Parkesburg inventor patents energy production method
By J. Chambless
Paul Bellezza in his basement workshop.
By John Chambless
For the past 19 years, Paul Bellezza of
Parkesburg has refused to give up. Sitting on his basement workbench
right now is what could be the future of energy production, and he
has secured his first patent for what is possibly a revolutionary
He's gotten used to putting his invention in terms that ordinary people can grasp, but it's clear that his expertise is running light years ahead of his simplified explanation. The parts that make our thermoelectric devices such as refrigerators and wine coolers and heaters run, he said, take electricity and can produce either heat or cold. The joints between the metal plates in those modules expand and contract with use, and the solder that holds the plates together can't hold up. The units fail.
The thermoelectric process has been limited by the weak materials and electrical resistance, he said. But his patented process coats the metal plates in these units with graphene, fusing them together without solder and eliminating the possibility of the materials failing. There is also little or no electrical resistance.

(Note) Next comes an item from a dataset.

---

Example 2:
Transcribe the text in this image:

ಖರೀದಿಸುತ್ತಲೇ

“Graphene is resilient. Basically, it self-repairs,” Bellezza said. “So if there are thermal stresses, any breaks repair themselves. It's almost like a web.”
His decades-long fascination with the thermoelectric process netted results as far back as 15 years ago. He built a working model that produced a large amount of electricity by converting heat into power.

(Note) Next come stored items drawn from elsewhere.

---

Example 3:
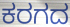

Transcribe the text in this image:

ಕರಗದ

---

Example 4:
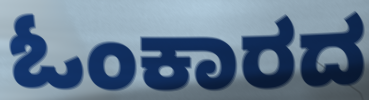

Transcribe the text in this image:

ಓಂಕಾರದ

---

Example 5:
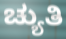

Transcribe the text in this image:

ಚ್ಯುತಿ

“Thermoelectric never came into the mainstream as a viable energy generation technology, because of breaking down,” he said. His long-range idea is to ultimately use a heat source – gas, oil, propane -- pass it through his thermoelectric module and get electricity.
How much electricity? Bellezza is reluctant to say, but indicated that units using his approved patent – and his two others that are pending at the U.S. Patent Office – could power a house. Or even more.

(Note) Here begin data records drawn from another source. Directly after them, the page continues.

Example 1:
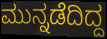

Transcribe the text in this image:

ಮುನ್ನಡೆದಿದ್ದ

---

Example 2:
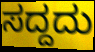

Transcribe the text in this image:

ಸದ್ದದು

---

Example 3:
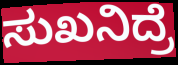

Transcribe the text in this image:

ಸುಖನಿದ್ರೆ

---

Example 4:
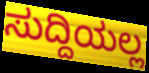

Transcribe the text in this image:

ಸುದ್ದಿಯಲ್ಲ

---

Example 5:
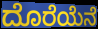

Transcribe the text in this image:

ದೊರೆಯೆನೆ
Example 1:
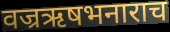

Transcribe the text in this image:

वज्रऋषभनाराच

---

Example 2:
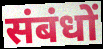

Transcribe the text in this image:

संबंधों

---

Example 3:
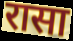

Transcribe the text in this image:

रासा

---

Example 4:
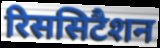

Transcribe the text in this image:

रिससिटैशन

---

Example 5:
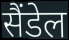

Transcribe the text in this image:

सैंडेल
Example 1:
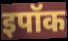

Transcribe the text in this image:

इपॉक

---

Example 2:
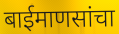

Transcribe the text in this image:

बाईमाणसांचा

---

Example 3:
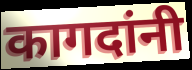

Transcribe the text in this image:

“My patent solves the problem of putting thermoelectric in the mainstream as a technology for power generation,” he said. “And it's long-lasting as well.”
His patent was approved only three weeks ago, and Bellezza is anxiously awaiting clearance of his two other ideas that, combined with this patent, could launch him into the rarefied world of alternative energy production and make him a giant in the field.
But it's a slow process.
“The Patent Office says you need something better and newer. So everyone who applies is making small advances,” he said. “But if you go way beyond, you're 20 years before your time, they have no frame of reference to see if what you're doing works. So I've been tenacious, refiling the same thing all over again. The motherlode has been in the Patent Office for quite some time.”
For someone on the verge of something very big, Bellezza works in humble surroundings. He has moved from a shed in his back yard to his basement while some renovations are going on, but he has high-value equipment and supplies that put him on almost the same footing as inventors working in corporate labs. He has enough to prove his ideas work. All that's left is for industry to catch up.
“I've always been involved in some sort of scientific activity,” he said. “I've been fascinated by metals all my life.”
For now, while the other two crucial patents grind their way through the approval process, Bellezza is seeking companies that use thermoelectric modules who would be willing to give his process a try. His work has already put him on the international radar, and “Paul from Parkesburg” is a name with online celebrity in the scientific community Bellezza is part of.
“This is an invention whose time has come,” he said. “I'm in the process of letting people know about this, because it's only been a short time that I could talk about it. But it proves you can accomplish something if you stick with it.”